What books about infedility have you read that you found most helpful? I don't have alot of spare time but have read a few books. Just wondering what else anyone might have read that they enjoyed.


----------



## findingpeace (Mar 14, 2009)

I recomend two books one Love must be tough by Dr james Dobson this book is good and another book is surviving an affair I forgot the author on that on sorry hope this helps


----------



## Happyquest (Apr 21, 2009)

The book that helped me the most was His needs Her needs how to affair proof your marriage. The move Fireproof is also very good.


----------



## reidqa (Mar 25, 2009)

The issue with books, is they tend to be loopsided how to forgive and forget is the entire mission. They offer very limited support to the victim, if leaving or forgiving is not in the cards. The other fact many are belief based, the pain of affair is real and has to be treated as such.


----------



## reidqa (Mar 25, 2009)

Here is a glaring example of response by Dr. Dobson to wife that cannot forgive and forget after ten months.

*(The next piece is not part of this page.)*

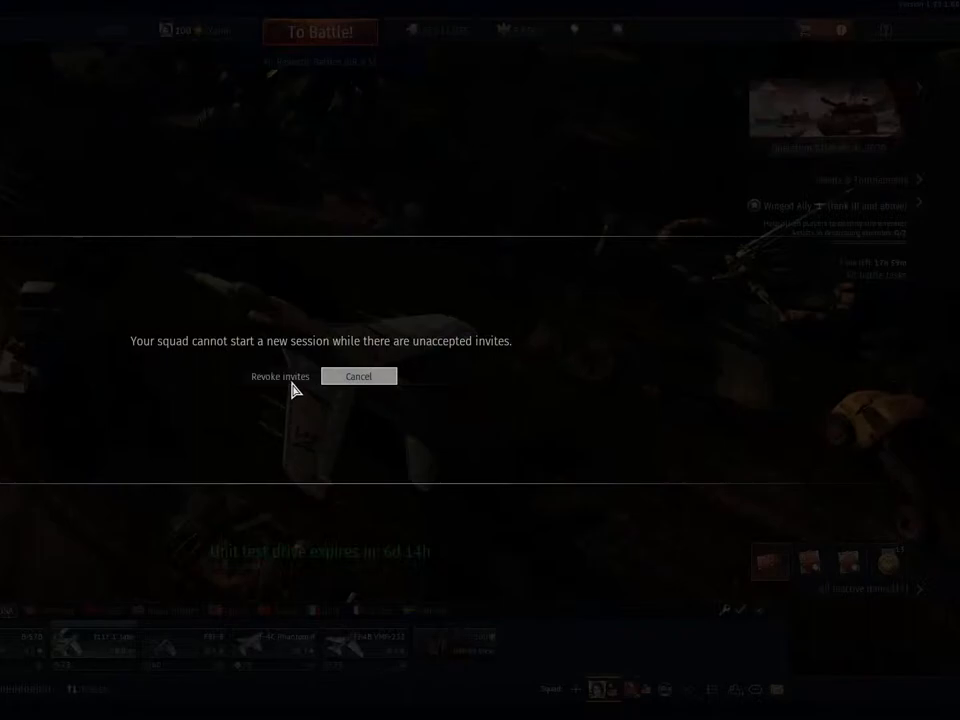
{"keys": [], "mouse": [], "mouse_move": "up-left", "events": []}
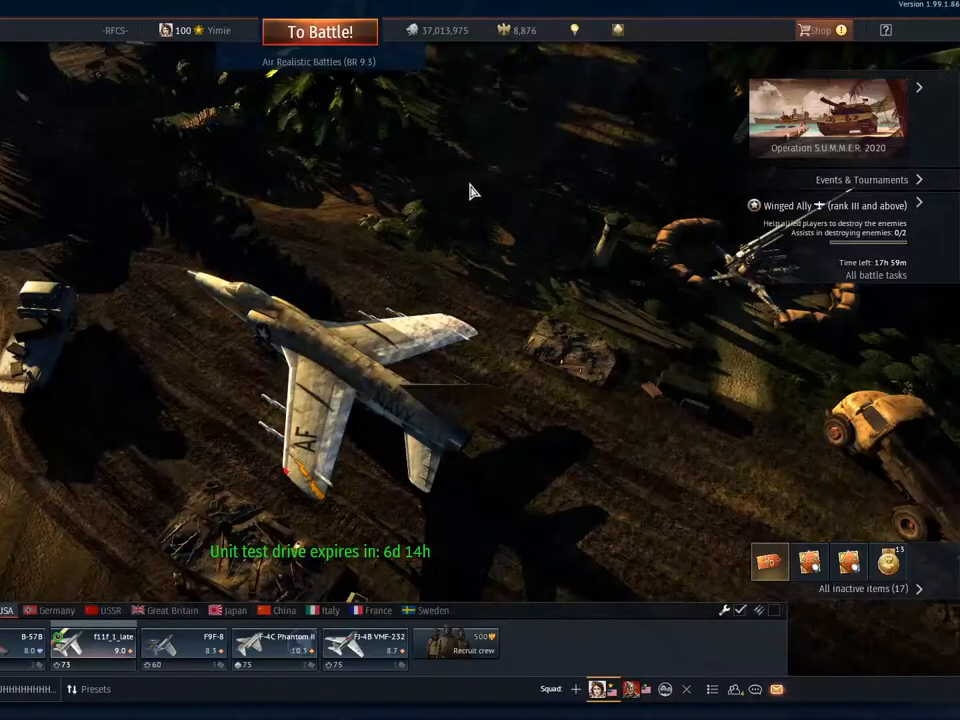
{"keys": [], "mouse": [], "mouse_move": "still", "events": []}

Take note of ignoring her pain, and placing again the weight of affair on her shoulders. 

Why not offered time to pack bags and seek god's wisdom.

Kendra, I'm very sorry to hear about your husband's affair. I'm sure the past 10 months have been very difficult for you, and that you've experienced feelings of shock, anger, sadness, and betrayal. 

If your husband is truly repentant, I believe you should give reconciliation a chance. You may find it hard to believe, but many couples whose marriages were devastated by adultery have been able to put the pieces back together and go on to have a fulfilling, loving relationship again.

Every one of those couples will tell you the process involved a lot of hard work, and that the feelings of love didn't return overnight. But some would tell you that their marriage is healthier now than it was prior to the affair. 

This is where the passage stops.